The sol-gel process began with the nanorod wafer being dipped into an ethanol/deionized water solution to which was added cetyltrimethylammonium bromide (CTAB), forming micelles, and then an ammonia solution and the tetraethyl orthosilicate (TEOS) precursor for the SiO2 passivation. The sol-gel reaction saturated at around 23nm thickness. The full 60nm thickness was achieved by repeating the process.
Figure 2: Schematic diagram of the nLED pixel structure.
One disadvantage of the sol-gel technique is the tendency toward by-product residue. The researchers tackled this by baking the sol–gel SiO2 film with the aim of good reliability through completing the reaction and eliminating reaction residues. The team reports that it is working on process optimization.
The use of sol-gel SiO2 deposition on the nanorods was found to enhance blue photoluminescence (PL) by ~13x over rods with the SiO2 applied using more conventional plasma-enhanced ALD. Also, the PL decay lifetime increased to 101.4ns, compared with 24.2ns for ALD passivation. The longer lifetime indicates more electron-hole recombination into photons as opposed to non-radiative routes.
The nanorod nLEDs were separated from the growth wafer using a diamond cutter and dispersed in solution for inkjet printing into pixel structures. The nanorods were aligned horizontally between two bottom electrodes using a dielectrophoretic force. Transparent top electrodes provided electrical biasing. The resulting pixel structures contained an average of 6 and 9 nanorods for the ALD and sol-gel passivation, respectively.

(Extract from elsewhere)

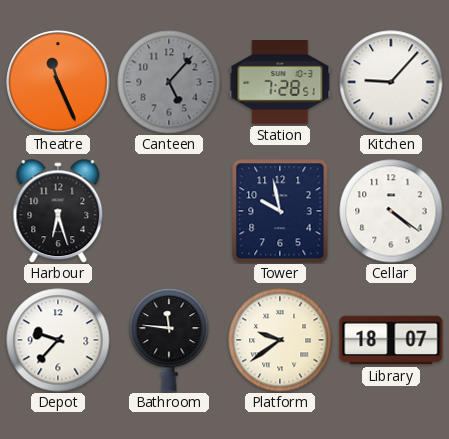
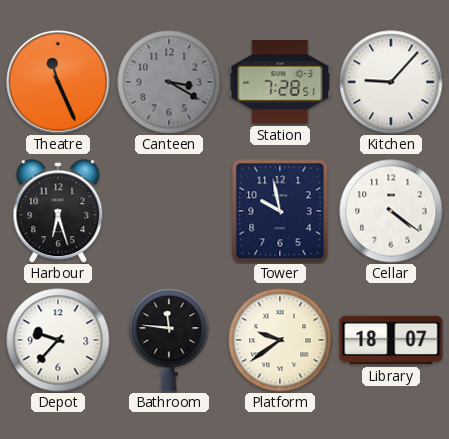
Canteen: 5:07 -> 3:20
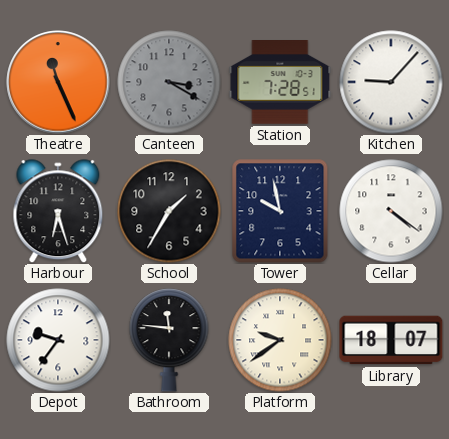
School: none -> 1:35
Depot: 9:37 -> 9:36
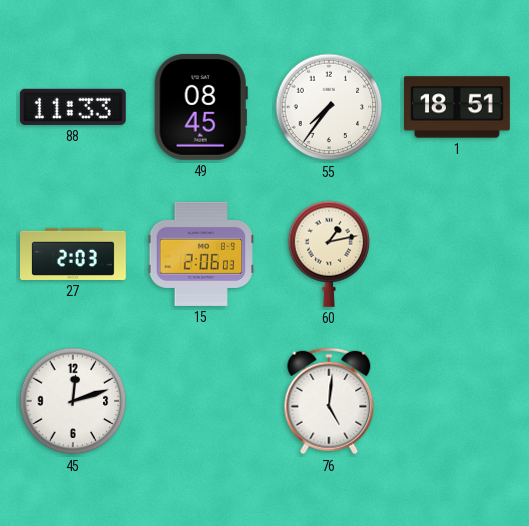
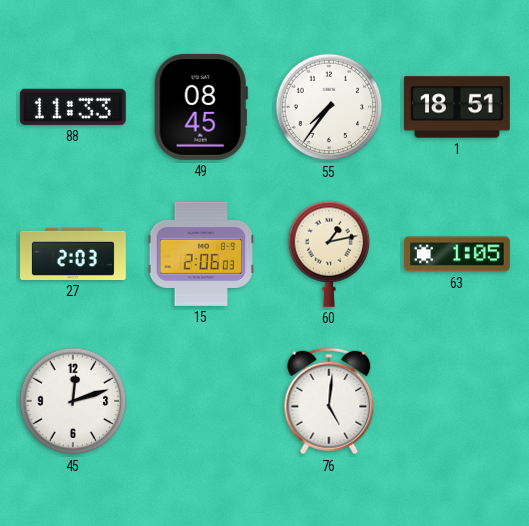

The researcher estimated the light extraction efficiency of the pixel structure at 25%, using finite-difference time-domain simulations. External quantum efficiency (EQE) measurements on 60-pixel arrays gave peak values of ~20% for the sol-gel nanorods and ~9% for the ALD passivation (Figure 3). Using the estimate for the light extraction efficiency, the corresponding internal quantum efficiencies (IQEs) were estimated at 81% and 36% for sol-gel and ALD passivation, respectively.
Figure 3: EQE versus current density for nLEDs.
The team deployed a wide range of material analysis techniques, such as photoluminescence (PL), electroluminescence (EL), cathodoluminescence (CL) and electron energy-loss spectroscopy (EELS) to track down the problems with the plasma-enhanced ALD passivation, concluding that “the VGa–ON–2H complex is the dominant defect generated in the sidewalls of the nanorods during the plasma-enhanced ALD SiO2 passivation, wherein a hydrogen-containing precursor is used.”
The plasma-enhanced ALD process also induces amorphization at the InGaN quantum well surfaces and creates point defects on the sidewalls of the GaN nanorods. These factors increases the Shockley-Read-Hall (SRH) electron-hole recombination mechanism through non-radiative recombination centers (NRCs) on the sidewalls of the InGaN QWs.
By contrast, “the sol–gel process provides effective passivation for the GaN surfaces because the SiO2 nanoparticles are adsorbed on the GaN surface after the sol–gel reaction,” the team explains, adding: “Thus, the atomic interaction with the GaN surface is minimized and only dangling bonds of the surfaces are passivated, resulting in a low leakage current, decreased NRC regions and high EQE.”